_Your assignment_
Your task is to reproduce exactly the lines from the one containing "47-48 तक 26" through the last line below, both ends included, and nothing else, with no pictures.

_Page images and extracted text_
.....
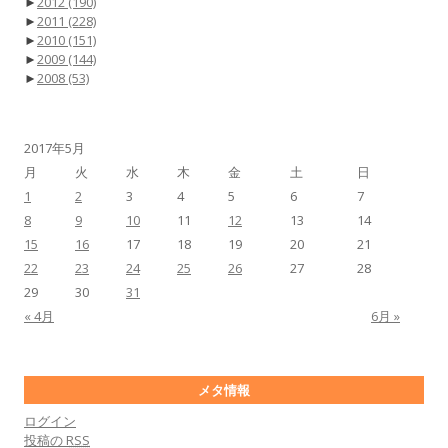
►
2012
(190)
►
2011
(228)
►
2010
(151)
►
2009
(144)
►
2008
(53)
2017年5月
月
火
水
木
金
土
日
1
2
3
4
5
6
7
8
9
10
11
12
13
14
15
16
17
18
19
20
21
22
23
24
25
26
27
28
29
30
31
« 4月
6月 »
メタ情報
ログイン
投稿の
RSS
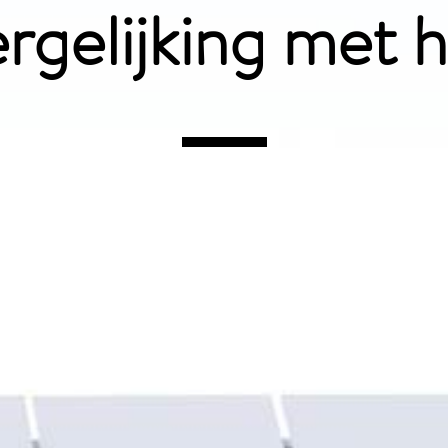
gelijking met 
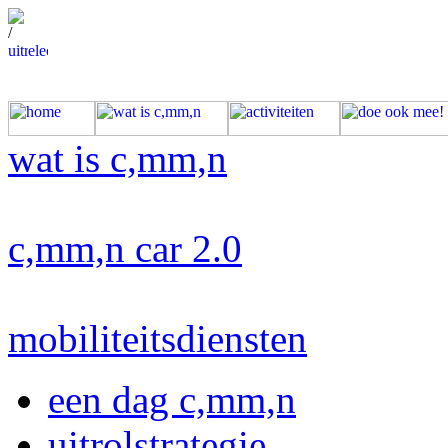
/
wat is c,mm,n
c,mm,n car 2.0
mobiliteitsdiensten
een dag c,mm,n
uitrolstrategie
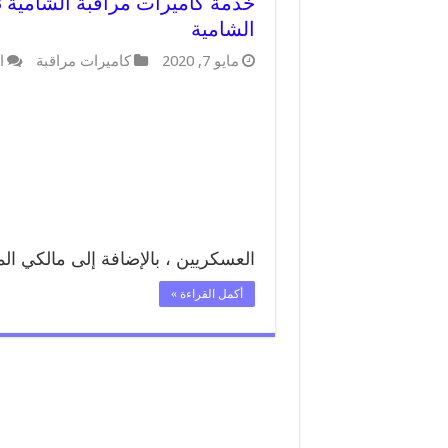
الشامية
مايو 7, 2020
كاميرات مراقبة
ا
العسكريين ، بالإضافة إلى مالكي ال
أكمل القراءة »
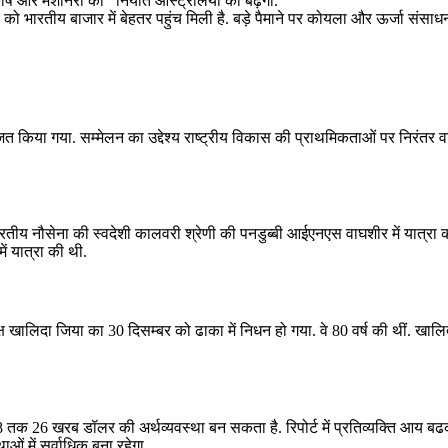
षि और मशीनरी का निर्यात ऑस्ट्रेलिया को बढ़ेगा.
ो भारतीय बाजार में बेहतर पहुंच मिली है. बड़े पैमाने पर कोयला और ऊर्जा संसाधन
त किया गया. सम्‍मेलन का उद्देश्‍य राष्‍ट्रीय विकास की प्राथमिकताओं पर निरंतर वार
 भारतीय नौसेना की स्वदेशी कालवरी श्रेणी की पनडुब्बी आईएनएस वाघशीर में यात्रा 
में यात्रा की थी.
्‍यक्ष खालिदा जिया का 30 दिसम्बर को ढाका में निधन हो गया. वे 80 वर्ष की थीं. खालिदा
47-48 तक 26 खरब डॉलर की अर्थव्‍यवस्‍था बन सकता है. रिपोर्ट में प्रतिव्‍यक्ति आय
ाओं में सर्वाधिक बना रहेगा.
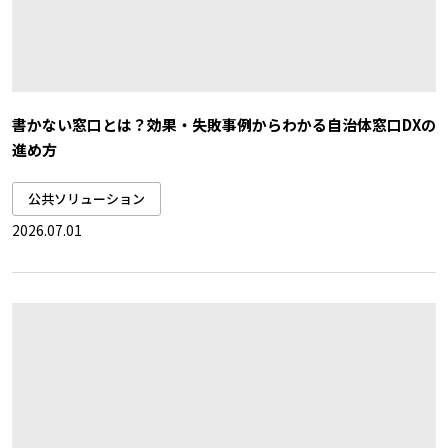
書かない窓口とは？効果・失敗事例からわかる自治体窓口DXの
進め方
公共ソリューション
2026.07.01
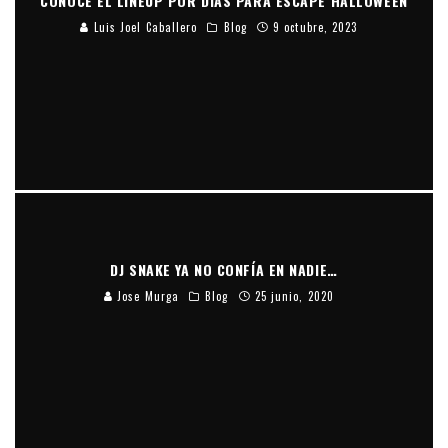
Luis Joel Caballero
Blog
9 octubre, 2023
DJ SNAKE YA NO CONFÍA EN NADIE…
Jose Murga
Blog
25 junio, 2020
.....
_Completed exercise_
47-48 तक 26 खरब डॉलर की अर्थव्‍यवस्‍था बन सकता है. रिपोर्ट में प्रतिव्‍यक्ति आय
ाओं में सर्वाधिक बना रहेगा.
書かない窓口とは？効果・失敗事例からわかる自治体窓口DXの
進め方
公共ソリューション
2026.07.01
Luis Joel Caballero
Blog
9 octubre, 2023
DJ SNAKE YA NO CONFÍA EN NADIE…
Jose Murga
Blog
25 junio, 2020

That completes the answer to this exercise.